-- Extract to read --
⟨
Need to take that, uh, ibuprofen. I don't know why. Woke up with a

little bit of a headache, just a little bit off. Just need to go to bed earlier. All right. Now, that, that... This page is actually getting me annoyed, so closing it out. [rock music] Well, in case you were wondering, throwing cheeseburgers at people as you, uh, drive by them, uh, it, it is still battery. Now, where was this at? It's gotta be Florida, right? "Arrest made in drive-by cheeseburgering." Ah, "Former strip club employee been arrested for a drive-by shooy- shooting." Okay. They were trying to be silly. They're like, "Ha, ha, it's more of a drive-by cheeseburgering. The guy just drove, drove by a crowd and chucked a cheeseburger at him, causing him bodily harm," that's what it says.

What was on the burger, okay? And was it, this guy, a Major League Baseball pitcher? You gotta throw a cheeseburger at somebody really hard to actually hurt them. Come on, it's a cheeseburger. It's just gonna explode. Was it wrapped in, like, you know, sharp aluminum foil? I don't know. All right, it says the guy was not seriously injured. He, he couldn't have been injured at all. And I'm not trying to justify chucking things at people. I think that's inappropriate, all right? [laughs] But, um,

anyhow, in case you were thinking of throwing things at people, no matter what it is, you can get charged with battery, and you're gonna potentially end up, uh, yeah, going, going to jail, okay? All right. I mean, I'd, I'd rather have a cheeseburger chucked at me than some of the other crap that I've dealt with out on the streets. Actual threats. Be careful out there. People are getting really dumb, really dumb out in public.

All right, what else do we have here? "Kids who use social media score lower on reading and memory tests, a s- a study shows." They didn't even need to do a study. I could tell you, social media is not only just making kids dumber, but certainly adults, okay? Social media is making everyone dumber. I would imagine, uh, everyone is suffering with poor reading skills, vocabulary, and memory tests, 'cause instead of reading things that are written by people that know how to write, people are scrolling and reading things written by morons all day, [laughs] all right? If all that you are being, uh, exposed to is stupid information that's written poorly, you're going to get dumber. Glad my... My kids don't seem to use a lot of social media, which is probably good. I use way too much of it, but it's kind of, you know, part of my job. I have to. It's in the title, you know, the job title. And, you know, you look for content on there and things like that. Well,

I don't know what I'd do if I had, had younger kids now. I certainly wouldn't want them to be on social media, 'cause it, uh, makes people crazy, you know? Does a lot of bad things to people's minds, aside from making them dumber, you know? Causes anxiety, depression. Social media really does suck. It used to be so great, but that was way back in the day. Now, no. All right, what else do we have here? "Butte, Montana, was hit by a bunch of snow." Yeah, yeah, that's not very far from here, mm-hmm. [laughs] The article, "Most folks are used to it, and they don't mind the snow that much." But then they immediately quote someone who says they hate the snow. [laughs] I don't understand people who like snow. You know, it's nice to look at when it's falling, but once it's on the ground, it turns to gray sludge, and then, you know, it gets all, like, hard, and the roads are garbage, and then it just sucks around here for like six months. Closing that tab. I don't wanna know about what's going on in Butte, Montana.
⟩
-- Data items --
⟨
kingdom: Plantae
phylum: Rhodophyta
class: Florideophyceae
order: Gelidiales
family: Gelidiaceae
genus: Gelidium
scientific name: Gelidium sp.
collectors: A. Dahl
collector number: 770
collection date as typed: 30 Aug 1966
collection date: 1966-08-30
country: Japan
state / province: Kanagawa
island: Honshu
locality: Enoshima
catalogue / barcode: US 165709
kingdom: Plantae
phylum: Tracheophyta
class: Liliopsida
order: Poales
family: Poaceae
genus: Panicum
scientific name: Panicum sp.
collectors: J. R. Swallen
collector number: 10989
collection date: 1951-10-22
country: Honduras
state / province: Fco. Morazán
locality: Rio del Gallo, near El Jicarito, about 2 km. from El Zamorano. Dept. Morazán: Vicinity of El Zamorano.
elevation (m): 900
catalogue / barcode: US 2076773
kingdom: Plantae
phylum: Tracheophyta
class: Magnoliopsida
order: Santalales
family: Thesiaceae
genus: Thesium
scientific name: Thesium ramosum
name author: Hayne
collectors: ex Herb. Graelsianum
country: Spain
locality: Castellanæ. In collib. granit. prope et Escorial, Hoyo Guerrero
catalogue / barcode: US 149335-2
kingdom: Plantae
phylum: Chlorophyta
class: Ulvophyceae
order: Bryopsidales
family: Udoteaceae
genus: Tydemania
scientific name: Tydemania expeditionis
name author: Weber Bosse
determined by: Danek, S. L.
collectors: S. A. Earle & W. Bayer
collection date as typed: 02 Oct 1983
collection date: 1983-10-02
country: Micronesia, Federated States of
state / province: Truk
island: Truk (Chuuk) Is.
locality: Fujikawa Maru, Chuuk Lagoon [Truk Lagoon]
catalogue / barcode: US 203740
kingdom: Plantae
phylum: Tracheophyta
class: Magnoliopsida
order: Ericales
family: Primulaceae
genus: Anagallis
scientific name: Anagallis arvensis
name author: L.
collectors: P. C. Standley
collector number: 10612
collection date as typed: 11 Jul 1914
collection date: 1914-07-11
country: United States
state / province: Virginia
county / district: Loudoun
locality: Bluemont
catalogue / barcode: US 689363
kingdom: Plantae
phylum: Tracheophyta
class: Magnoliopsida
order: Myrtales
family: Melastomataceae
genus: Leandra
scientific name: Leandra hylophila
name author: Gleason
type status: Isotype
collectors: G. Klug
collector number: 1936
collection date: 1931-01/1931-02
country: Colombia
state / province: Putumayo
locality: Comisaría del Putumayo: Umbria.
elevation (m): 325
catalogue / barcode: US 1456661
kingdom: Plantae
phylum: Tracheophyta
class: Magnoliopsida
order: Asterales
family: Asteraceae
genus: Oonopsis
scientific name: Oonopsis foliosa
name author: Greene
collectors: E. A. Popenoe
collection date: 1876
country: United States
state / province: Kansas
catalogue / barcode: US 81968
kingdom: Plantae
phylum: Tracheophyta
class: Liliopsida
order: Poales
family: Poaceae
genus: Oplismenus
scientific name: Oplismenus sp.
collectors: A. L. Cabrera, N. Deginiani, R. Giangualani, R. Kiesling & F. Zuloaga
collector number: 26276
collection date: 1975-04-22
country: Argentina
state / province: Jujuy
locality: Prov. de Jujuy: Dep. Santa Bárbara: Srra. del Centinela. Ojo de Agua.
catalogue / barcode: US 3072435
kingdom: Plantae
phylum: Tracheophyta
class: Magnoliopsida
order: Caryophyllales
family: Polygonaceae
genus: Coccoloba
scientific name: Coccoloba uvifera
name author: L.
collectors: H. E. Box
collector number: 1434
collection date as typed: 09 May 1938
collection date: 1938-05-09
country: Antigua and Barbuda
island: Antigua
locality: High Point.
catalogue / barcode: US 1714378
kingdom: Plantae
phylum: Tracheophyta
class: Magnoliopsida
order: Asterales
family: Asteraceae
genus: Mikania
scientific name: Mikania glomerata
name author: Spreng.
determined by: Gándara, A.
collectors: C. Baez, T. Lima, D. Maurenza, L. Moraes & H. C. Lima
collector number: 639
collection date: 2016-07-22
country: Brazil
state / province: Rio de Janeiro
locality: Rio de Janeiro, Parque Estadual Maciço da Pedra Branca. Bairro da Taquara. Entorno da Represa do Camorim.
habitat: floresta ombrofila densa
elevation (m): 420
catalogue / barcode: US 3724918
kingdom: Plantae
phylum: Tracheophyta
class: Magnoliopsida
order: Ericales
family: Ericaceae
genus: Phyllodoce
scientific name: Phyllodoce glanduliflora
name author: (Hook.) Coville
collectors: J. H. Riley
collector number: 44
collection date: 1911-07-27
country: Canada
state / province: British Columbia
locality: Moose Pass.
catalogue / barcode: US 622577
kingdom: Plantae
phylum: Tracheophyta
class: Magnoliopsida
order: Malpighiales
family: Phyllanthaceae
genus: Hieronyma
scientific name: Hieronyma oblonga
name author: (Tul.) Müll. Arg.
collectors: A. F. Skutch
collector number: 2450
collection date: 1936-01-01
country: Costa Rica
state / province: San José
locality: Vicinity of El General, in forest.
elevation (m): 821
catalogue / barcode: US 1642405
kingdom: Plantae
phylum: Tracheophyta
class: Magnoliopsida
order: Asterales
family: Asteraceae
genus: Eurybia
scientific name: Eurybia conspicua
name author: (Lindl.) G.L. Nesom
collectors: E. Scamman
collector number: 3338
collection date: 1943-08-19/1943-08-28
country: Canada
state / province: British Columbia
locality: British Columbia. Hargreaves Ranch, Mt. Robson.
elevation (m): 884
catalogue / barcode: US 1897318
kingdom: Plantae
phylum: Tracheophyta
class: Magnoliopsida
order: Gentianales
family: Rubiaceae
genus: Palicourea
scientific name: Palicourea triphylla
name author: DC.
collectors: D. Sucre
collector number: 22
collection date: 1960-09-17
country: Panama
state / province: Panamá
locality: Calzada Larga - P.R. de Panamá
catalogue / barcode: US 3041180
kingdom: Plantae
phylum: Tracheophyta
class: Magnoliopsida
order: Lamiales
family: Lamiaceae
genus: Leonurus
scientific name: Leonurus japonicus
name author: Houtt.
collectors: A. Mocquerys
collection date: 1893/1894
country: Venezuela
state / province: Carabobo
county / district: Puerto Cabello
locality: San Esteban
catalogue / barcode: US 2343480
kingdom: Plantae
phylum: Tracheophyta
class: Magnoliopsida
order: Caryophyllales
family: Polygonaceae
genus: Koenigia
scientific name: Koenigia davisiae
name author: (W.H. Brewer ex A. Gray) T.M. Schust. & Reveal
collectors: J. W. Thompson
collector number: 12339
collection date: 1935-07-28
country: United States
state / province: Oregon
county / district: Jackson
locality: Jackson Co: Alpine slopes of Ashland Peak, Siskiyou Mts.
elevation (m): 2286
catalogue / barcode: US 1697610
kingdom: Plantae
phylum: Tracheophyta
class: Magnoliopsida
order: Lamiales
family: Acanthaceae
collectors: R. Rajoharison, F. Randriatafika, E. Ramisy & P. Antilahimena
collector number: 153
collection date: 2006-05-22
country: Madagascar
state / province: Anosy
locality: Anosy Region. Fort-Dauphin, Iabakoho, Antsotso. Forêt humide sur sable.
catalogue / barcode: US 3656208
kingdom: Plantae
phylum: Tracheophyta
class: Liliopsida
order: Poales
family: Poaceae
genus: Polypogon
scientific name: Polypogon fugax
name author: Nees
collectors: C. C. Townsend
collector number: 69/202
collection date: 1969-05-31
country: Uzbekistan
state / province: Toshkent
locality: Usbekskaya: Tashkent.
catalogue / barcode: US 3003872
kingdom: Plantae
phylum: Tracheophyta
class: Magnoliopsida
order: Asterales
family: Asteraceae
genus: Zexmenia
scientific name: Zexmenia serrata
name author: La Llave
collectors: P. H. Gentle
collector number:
⟩
-- Required actions --
- a) Can you rewrite the paragraph of the transcript that begins "anyhow, in case you were thinking of throwing things at people" as a short list that keeps its main facts?
- b) Would you continue the transcript, picking up right after its final sentence about Butte, Montana?

-- The responses --
- a)
- Throwing anything at people can get you charged with battery and possibly sent to jail.
- The speaker would rather have a cheeseburger thrown at him than deal with some of what he has faced on the streets, such as actual threats.
- He urges people to be careful, saying people in public are getting really dumb.

- b)
"TikTok star hstikytoky arrested after a manhunt." Uh, I guess he'd just been driving around like a total piece of crap for, uh, almost a year, you know, making TikTok videos of himself driving like an idiot. Again, be careful out there. There are crazy people everywhere, all right? [laughs] I don't know what's going on in the world, but people have lost their minds. And I see people like, "No, it's always been this crazy. We just see more of it because of social media." No, no, no, wasn't there, like, a big standoff in Idaho Falls just yesterday? Shutting off blocks? Thi- this happens, like, all the time as of late, you know, places on lockdown. Be careful out there, people. Like, like I mentioned, when I've been in downtown, re- seems like every time I go downtown, somebody makes a threat to me or someone I'm with. Like,

can't we just get out and have a good time? Can't everybody just get along? There's crazies out there. Ugh!... HS TikTokky. Good. Lock 'em up. All right, I'm gonna get into some of this other crap I pulled up later on the program here. In the meantime, it's 8:00. Halfway through the show already. Hope your morning's going good. Hope the day goes by fast. Hope the week goes by fast. And I hope you have a weekend ahead.

Morning, Peaches.

I'm on mic two or three?

Oh, I turned on mic two, but now you're on mic three.

Mic two, out of commission.

Mic two, well, I mean, it works as long as you don't touch it. Long as it stays right there, it's good to go.

It's perfect for me, I think. Look.

I- I think. Let's see.

Check, check, check.

Yeah, it's working fine.

No, but I mean the height.

Yeah, the he- it's only good for you.

Yeah.

Nobody else can use it.

I want them both. I'm gonna switch. Huh? Huh? [laughs]

All right, you better pick the right one. I'll turn them both off.

[laughs]

Don't wanna hear y'all cry.

Yeah.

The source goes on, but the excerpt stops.